**WHAT THE TASK REQUIRES:** An exact transcription is needed, starting with the line that contains "bag to the right of the person" and ending with the last line of the records.

+++ RECORD SET +++

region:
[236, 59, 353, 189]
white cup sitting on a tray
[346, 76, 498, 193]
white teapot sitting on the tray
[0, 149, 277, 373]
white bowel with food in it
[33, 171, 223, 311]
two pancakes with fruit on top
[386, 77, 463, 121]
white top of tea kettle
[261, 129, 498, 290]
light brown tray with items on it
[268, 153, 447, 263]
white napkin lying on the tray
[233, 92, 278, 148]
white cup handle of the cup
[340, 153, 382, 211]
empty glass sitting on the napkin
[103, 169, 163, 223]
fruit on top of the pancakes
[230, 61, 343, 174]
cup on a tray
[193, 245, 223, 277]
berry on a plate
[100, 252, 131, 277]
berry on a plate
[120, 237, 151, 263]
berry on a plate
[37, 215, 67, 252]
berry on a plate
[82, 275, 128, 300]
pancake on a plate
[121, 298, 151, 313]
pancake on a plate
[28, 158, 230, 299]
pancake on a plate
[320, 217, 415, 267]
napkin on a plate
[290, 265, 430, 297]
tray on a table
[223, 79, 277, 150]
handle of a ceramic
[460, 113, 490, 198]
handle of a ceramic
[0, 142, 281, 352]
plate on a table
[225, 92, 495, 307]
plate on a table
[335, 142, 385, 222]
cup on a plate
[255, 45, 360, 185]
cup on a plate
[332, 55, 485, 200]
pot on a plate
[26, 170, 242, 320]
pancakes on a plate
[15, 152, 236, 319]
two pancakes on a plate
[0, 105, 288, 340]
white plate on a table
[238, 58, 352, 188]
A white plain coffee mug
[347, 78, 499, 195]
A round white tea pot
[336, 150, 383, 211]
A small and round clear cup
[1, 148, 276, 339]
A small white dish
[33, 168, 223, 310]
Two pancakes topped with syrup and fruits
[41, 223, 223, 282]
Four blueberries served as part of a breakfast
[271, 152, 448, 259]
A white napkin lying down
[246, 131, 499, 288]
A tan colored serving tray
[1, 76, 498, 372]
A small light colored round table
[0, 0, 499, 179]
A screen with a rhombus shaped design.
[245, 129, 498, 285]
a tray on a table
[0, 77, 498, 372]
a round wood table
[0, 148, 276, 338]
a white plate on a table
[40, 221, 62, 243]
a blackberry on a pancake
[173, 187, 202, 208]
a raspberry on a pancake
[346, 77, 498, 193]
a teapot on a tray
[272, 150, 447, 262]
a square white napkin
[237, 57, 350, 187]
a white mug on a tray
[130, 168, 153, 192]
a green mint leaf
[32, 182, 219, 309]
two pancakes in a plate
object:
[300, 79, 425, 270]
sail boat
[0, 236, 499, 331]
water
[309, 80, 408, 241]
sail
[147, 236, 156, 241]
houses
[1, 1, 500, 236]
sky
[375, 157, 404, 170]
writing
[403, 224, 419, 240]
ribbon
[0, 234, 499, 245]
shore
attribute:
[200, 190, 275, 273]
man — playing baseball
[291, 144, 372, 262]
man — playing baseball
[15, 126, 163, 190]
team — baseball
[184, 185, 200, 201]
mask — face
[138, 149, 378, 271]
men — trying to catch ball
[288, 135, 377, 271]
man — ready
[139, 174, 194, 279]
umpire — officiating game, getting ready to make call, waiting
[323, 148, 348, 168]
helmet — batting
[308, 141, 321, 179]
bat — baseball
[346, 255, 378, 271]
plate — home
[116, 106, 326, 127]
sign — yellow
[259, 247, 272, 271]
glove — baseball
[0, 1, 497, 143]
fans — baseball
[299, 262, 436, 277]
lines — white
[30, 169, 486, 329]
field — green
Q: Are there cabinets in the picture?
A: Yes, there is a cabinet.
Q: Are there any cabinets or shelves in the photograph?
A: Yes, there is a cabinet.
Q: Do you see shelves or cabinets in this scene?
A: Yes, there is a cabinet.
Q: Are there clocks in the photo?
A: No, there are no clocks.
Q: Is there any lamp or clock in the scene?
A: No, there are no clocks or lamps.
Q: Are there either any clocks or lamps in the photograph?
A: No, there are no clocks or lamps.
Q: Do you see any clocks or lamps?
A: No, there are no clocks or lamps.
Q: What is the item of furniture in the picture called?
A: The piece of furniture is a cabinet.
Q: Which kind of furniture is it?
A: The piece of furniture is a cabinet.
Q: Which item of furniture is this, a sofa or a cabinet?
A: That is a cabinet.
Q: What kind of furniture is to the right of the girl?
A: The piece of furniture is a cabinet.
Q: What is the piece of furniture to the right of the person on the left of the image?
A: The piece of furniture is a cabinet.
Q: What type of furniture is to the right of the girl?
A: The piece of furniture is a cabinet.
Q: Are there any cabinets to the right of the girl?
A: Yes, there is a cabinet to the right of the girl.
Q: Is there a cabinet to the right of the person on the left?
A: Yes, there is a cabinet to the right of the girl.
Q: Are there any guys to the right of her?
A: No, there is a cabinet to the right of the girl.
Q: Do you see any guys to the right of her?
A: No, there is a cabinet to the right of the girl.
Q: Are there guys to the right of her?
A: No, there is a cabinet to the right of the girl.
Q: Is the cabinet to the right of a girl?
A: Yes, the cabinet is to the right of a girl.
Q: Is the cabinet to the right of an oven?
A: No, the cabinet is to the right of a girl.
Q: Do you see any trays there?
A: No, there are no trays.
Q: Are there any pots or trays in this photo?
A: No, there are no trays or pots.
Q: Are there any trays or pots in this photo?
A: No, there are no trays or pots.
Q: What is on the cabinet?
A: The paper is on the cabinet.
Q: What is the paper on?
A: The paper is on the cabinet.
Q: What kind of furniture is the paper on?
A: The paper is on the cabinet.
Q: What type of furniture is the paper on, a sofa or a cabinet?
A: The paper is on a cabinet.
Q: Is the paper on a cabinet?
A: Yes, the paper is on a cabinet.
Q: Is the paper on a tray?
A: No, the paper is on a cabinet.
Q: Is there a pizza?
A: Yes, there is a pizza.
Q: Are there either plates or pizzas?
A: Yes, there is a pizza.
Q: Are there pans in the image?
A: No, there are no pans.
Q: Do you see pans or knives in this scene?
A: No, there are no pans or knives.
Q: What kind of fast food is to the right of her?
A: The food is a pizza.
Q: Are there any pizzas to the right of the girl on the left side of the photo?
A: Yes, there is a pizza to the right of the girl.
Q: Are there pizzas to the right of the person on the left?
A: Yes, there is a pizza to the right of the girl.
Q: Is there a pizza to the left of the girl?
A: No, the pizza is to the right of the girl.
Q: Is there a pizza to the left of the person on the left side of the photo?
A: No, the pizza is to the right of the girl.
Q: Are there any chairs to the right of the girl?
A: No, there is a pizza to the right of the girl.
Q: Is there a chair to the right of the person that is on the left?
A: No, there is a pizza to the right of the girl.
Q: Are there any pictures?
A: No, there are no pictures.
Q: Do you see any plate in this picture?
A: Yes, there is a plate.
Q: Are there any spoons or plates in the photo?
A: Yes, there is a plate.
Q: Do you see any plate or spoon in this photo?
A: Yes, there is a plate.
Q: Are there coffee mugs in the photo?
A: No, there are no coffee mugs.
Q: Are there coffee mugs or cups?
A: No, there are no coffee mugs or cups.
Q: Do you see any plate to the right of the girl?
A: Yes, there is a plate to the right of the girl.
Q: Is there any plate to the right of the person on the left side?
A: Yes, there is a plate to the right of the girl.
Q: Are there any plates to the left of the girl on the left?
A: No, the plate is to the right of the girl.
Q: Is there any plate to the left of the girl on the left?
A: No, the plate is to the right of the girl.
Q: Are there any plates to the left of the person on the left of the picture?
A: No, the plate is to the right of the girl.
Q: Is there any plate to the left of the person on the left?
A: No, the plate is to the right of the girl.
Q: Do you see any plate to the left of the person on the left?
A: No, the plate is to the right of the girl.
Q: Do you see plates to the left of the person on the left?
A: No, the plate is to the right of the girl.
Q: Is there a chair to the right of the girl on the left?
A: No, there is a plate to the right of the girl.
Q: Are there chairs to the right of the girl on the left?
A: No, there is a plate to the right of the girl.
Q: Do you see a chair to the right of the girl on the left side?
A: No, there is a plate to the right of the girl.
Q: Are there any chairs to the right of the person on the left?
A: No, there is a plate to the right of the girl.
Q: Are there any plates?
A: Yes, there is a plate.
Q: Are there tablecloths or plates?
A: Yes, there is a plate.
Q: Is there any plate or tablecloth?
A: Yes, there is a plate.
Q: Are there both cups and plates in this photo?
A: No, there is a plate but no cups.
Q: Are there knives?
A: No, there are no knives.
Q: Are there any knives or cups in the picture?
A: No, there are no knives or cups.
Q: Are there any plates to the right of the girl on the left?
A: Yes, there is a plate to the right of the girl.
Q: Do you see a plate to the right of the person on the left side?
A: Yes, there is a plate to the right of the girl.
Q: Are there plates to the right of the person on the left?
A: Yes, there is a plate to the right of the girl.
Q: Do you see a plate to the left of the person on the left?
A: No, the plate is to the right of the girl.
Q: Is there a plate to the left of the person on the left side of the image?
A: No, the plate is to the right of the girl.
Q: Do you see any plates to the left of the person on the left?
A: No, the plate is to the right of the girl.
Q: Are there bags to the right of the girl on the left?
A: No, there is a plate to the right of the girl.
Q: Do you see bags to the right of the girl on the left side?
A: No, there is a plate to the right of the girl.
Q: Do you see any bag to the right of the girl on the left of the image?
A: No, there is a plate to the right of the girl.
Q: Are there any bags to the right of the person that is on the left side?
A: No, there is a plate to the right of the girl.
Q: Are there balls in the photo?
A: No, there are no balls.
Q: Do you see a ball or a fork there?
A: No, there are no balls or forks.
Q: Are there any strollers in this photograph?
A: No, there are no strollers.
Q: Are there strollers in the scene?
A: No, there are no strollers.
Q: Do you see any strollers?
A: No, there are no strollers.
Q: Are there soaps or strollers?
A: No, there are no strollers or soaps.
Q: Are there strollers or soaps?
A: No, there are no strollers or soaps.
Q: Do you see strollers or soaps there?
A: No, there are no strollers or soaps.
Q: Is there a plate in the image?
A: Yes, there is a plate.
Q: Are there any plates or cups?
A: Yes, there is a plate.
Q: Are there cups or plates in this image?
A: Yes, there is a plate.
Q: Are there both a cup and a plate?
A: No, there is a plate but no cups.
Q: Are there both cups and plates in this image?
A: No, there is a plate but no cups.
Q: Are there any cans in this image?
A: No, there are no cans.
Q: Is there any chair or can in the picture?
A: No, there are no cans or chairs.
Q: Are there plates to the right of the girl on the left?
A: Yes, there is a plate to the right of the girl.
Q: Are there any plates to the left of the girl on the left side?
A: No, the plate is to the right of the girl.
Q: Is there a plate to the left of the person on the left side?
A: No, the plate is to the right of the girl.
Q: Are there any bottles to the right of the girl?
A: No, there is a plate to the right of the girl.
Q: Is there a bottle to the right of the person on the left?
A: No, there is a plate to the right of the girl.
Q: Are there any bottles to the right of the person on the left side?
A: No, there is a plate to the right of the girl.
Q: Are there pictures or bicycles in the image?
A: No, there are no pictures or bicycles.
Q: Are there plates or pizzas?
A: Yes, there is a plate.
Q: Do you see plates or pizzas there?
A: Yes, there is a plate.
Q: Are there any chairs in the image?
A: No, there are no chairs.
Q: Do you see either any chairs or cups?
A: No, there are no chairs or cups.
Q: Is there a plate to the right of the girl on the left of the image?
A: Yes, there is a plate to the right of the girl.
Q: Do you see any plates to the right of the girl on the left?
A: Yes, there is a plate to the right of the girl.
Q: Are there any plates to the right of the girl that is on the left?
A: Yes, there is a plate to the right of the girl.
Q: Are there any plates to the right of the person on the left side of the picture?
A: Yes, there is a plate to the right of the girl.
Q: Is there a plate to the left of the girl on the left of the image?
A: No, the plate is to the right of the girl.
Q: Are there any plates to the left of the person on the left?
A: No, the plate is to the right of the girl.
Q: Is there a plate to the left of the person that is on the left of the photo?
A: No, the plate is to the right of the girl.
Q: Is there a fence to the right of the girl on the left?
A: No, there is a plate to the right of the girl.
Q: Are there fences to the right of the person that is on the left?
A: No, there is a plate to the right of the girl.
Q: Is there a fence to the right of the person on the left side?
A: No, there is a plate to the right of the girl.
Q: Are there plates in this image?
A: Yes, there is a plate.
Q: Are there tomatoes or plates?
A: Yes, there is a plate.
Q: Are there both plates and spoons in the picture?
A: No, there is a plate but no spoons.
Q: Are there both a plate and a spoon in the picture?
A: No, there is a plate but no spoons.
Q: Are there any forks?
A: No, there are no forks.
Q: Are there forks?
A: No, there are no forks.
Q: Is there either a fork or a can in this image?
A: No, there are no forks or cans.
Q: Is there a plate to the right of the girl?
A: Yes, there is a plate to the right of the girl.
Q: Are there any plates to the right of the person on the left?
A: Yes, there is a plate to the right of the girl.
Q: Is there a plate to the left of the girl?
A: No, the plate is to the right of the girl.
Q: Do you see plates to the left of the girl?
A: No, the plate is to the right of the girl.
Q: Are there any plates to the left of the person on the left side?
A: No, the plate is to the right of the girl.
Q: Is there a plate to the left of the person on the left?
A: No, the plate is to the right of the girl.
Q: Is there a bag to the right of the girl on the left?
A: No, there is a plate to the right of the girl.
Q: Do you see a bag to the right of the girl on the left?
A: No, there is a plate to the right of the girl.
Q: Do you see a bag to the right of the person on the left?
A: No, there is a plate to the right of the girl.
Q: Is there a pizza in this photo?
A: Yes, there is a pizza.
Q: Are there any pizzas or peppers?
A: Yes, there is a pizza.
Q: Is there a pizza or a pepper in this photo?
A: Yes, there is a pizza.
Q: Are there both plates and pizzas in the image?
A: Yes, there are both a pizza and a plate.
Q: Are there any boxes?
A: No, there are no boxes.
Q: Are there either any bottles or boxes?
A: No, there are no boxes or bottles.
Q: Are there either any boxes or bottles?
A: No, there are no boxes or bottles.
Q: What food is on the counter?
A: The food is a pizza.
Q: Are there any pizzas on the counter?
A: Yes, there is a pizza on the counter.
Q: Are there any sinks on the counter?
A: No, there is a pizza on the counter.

+++

**EXERCISE RESULT:**
Q: Do you see a bag to the right of the person on the left?
A: No, there is a plate to the right of the girl.
Q: Is there a pizza in this photo?
A: Yes, there is a pizza.
Q: Are there any pizzas or peppers?
A: Yes, there is a pizza.
Q: Is there a pizza or a pepper in this photo?
A: Yes, there is a pizza.
Q: Are there both plates and pizzas in the image?
A: Yes, there are both a pizza and a plate.
Q: Are there any boxes?
A: No, there are no boxes.
Q: Are there either any bottles or boxes?
A: No, there are no boxes or bottles.
Q: Are there either any boxes or bottles?
A: No, there are no boxes or bottles.
Q: What food is on the counter?
A: The food is a pizza.
Q: Are there any pizzas on the counter?
A: Yes, there is a pizza on the counter.
Q: Are there any sinks on the counter?
A: No, there is a pizza on the counter.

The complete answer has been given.